* **RECORDS TO PROCESS**:
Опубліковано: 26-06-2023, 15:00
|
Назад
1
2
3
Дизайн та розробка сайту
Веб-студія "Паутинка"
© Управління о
--
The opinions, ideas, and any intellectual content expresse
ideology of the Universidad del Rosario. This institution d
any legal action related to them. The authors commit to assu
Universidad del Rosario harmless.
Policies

* **JOB ITEM**: Look over the material and return every line where the word "Universidad" is found.

* **RESULT OF THIS TASK**:
ideology of the Universidad del Rosario. This institution d
Universidad del Rosario harmless.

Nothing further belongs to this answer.